Devdas. Directed by Sanjay Leela Bansali, Mega Bollywood Pvt., 2002.

In this 2002 film adaptation of the 1917 novel of the same name, the protagonist Devdas is about to return home after 10 years of law school in England. Devdas’s mother, Kaushalya Mukherjee, tells her poor neighbour Sumitra, who is overjoyed. Sumitra’s daughter Paro and Devdas are loving childhood friends. Both families believe Devdas and Paro will get married, but Devdas’s conniving sister-in-law reminds Devdas’s mother, Kaushalya of Paro’s “inappropriate” maternal lineage of nautch girls.

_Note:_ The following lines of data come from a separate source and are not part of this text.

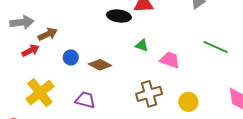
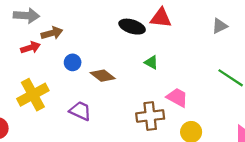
pink trapezoid: (170, 60) -> (177, 97), moved

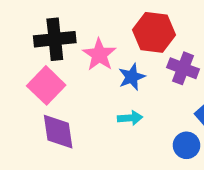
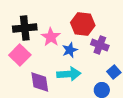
cyan arrow: (130, 118) -> (69, 74), size x1.6
purple diamond: (58, 132) -> (40, 82), moved

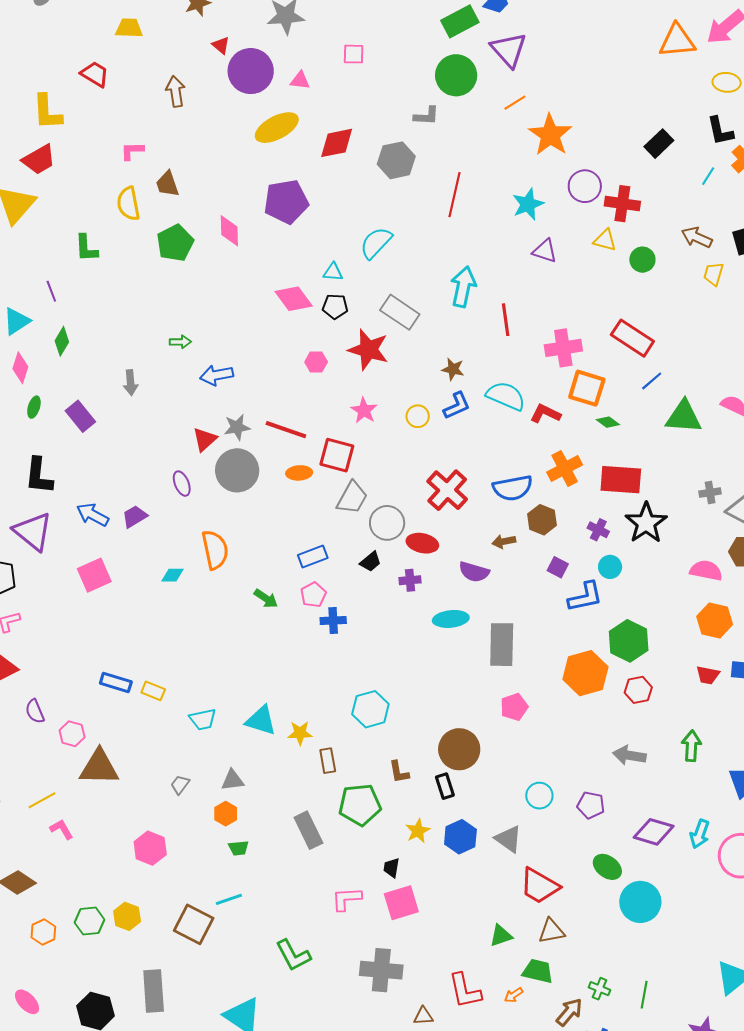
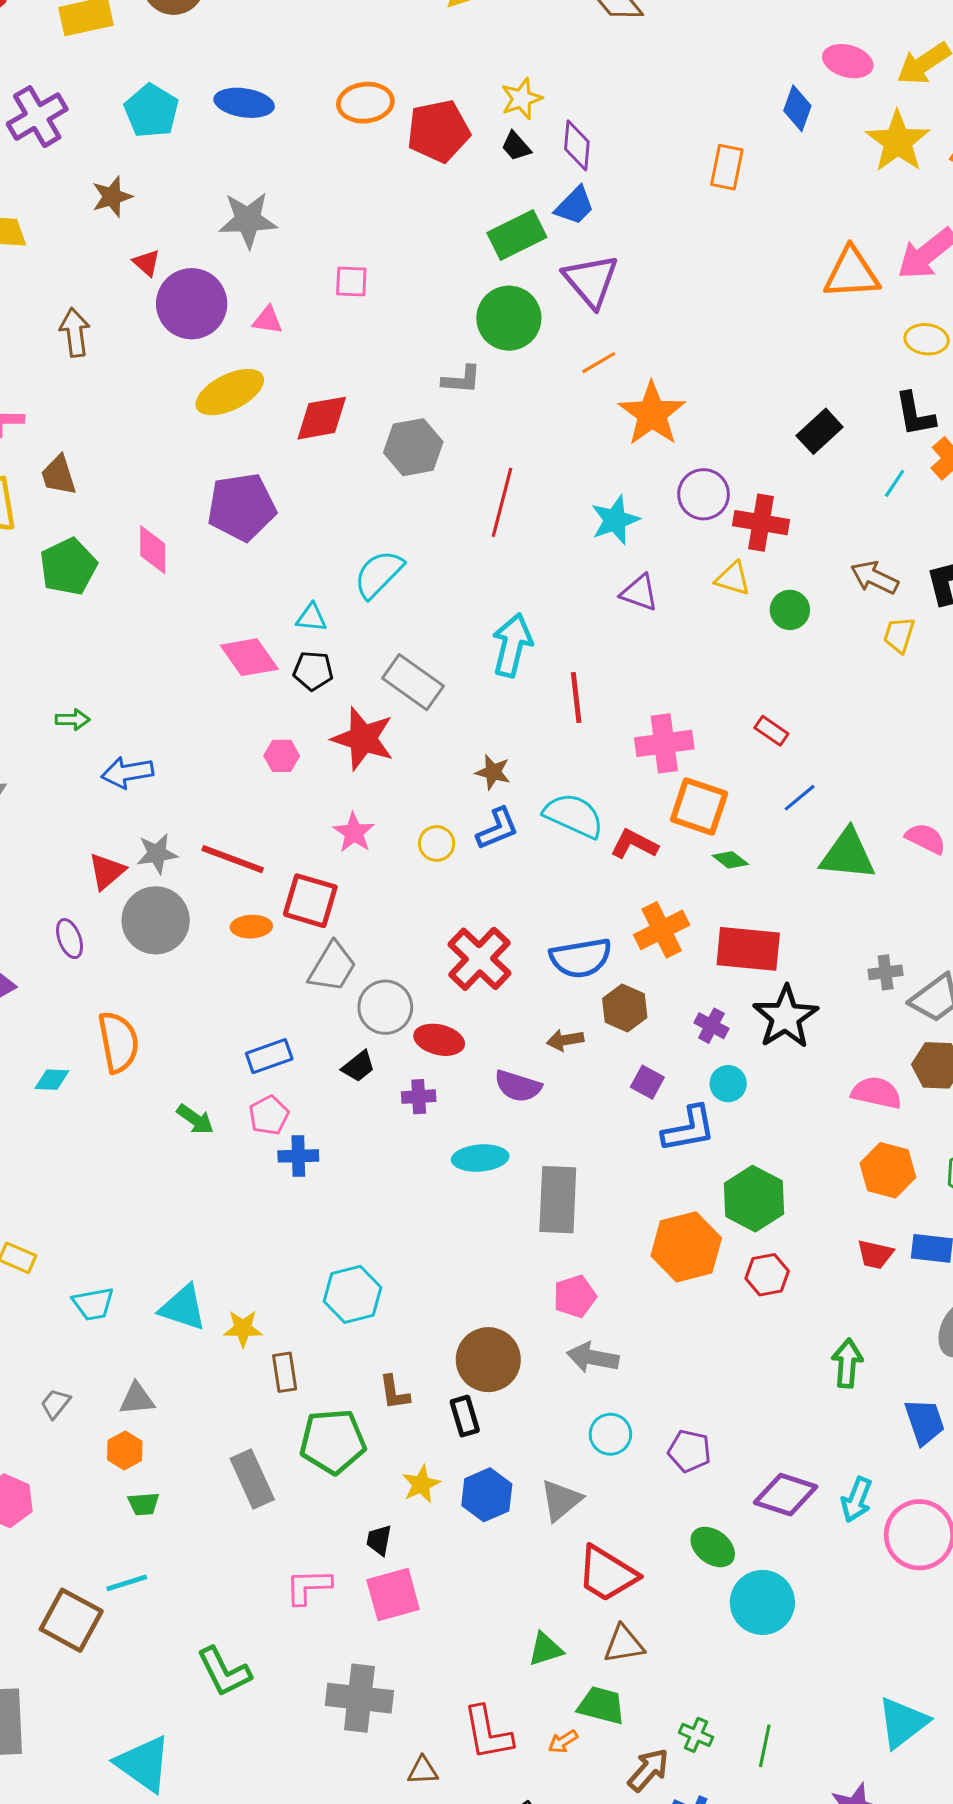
red rectangle: (632, 338) -> (771, 731), size x0.5
gray arrow: (629, 755) -> (593, 1358), moved
gray triangle: (508, 839) -> (561, 1500), turned 44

Heartbroken by his family’s rejection of Paro, Devdas leaves his parents’ house and takes refuge at a brothel, where he becomes an alcoholic and where a good-hearted tawaif named Chandramukhi falls in love with him. Eventually he becomes desperate to return to Paro, but a number of tribulations stand in the way of Devdas, Paro, and Chandramukhi’s ideals.

Notable Elements

  • Develops a positive sisterhood between Chandramukhi and Paro, rather than following the common film trope of situating women as hostile or antagonistic to one another
  • Challenges the Mukherjees’ arrogance about their wealth as well as their double-standards about tawaifs: “Aristocrats’ lust creates the bastards they scorn!” “You [rich people] act high and mighty, but you sell your daughters for bride prices!” “The money you flash around lays at harlots’ feet!”

Questions to consider:

  • If the film in some ways tries to challenge anti-nautch attitudes; what is the significance of the fact that the lowest points of Devdas’s life occur in a brothel, or that mostly evil men go to see tawaifs?
  • Numerous characters shame women for their supposed sexuality. Overall, does it appear like the film to some degree condones this shaming?
  • What dimensions of sympathy do we have for Devdas? What about Paro? How culpable are they in their fates?